** Begin Text section **

What are the specific requirements for urban and agricultural water suppliers? Specifically, the bills call for creation of new urban efficiency standards for indoor use, outdoor use, and water lost to leaks, as well as any appropriate variances for unique local conditions. Using the adopted standards, each urban retail water agency will annually, beginning January 1, 2024, calculate its own objective, based on the water needed in its service area for efficient indoor residential water use, outdoor residential water use, commercial, industrial and institutional irrigation with dedicated meters, and reasonable amounts of system water loss, along with consideration of other unique local uses (i.e., variances) and a “bonus incentive,” or credit, for potable water reuse.

Urban water agencies must meet their water use objective. Those that don’t may be subject to enforcement by the Board. Starting in 2024, the State Water Board may issue corrective guidance to help urban water suppliers achieve mandated goals. Starting in 2026, if still out of compliance, water providers may be given “conservation orders” that may result in punitive fines until the State’s mandated water conservation targets are met. The indoor water use standard will be 55 gallons per person per day (gallons per capita daily, or GPCD) until January 2025; the standard will become stronger over time, decreasing to 42 GPCD in January 2030. In calculating the objective, urban water agencies will aggregate indoor water use across their service area.

The outdoor water use standards will be based on land cover, climate, and other factors determined by the Department of Water Resources and the State Water Resources Control Board. New agricultural use of water compliance standards were also addressed in these bills.

** End Text section **
** Begin Extracted material **

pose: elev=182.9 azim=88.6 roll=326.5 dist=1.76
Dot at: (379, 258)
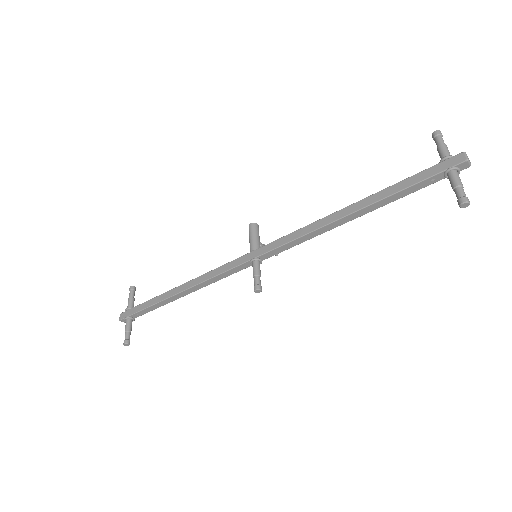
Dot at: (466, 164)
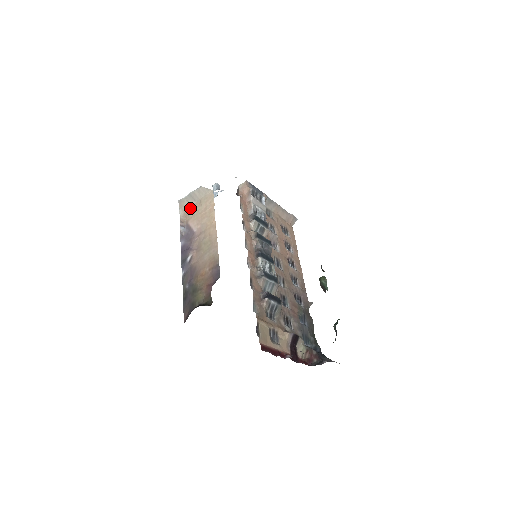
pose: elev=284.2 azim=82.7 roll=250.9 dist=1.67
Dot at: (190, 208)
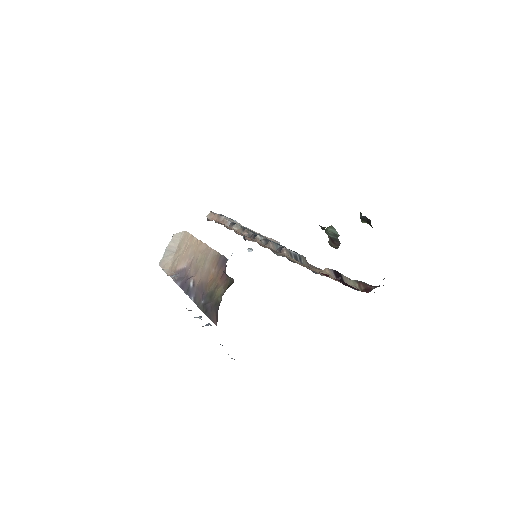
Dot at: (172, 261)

** End Extracted material **

- _Problem details_
According to the water efficiency text, what will the indoor water use standard drop to in January 2030?

- _Finished answer_
42 gallons per person per day (42 GPCD).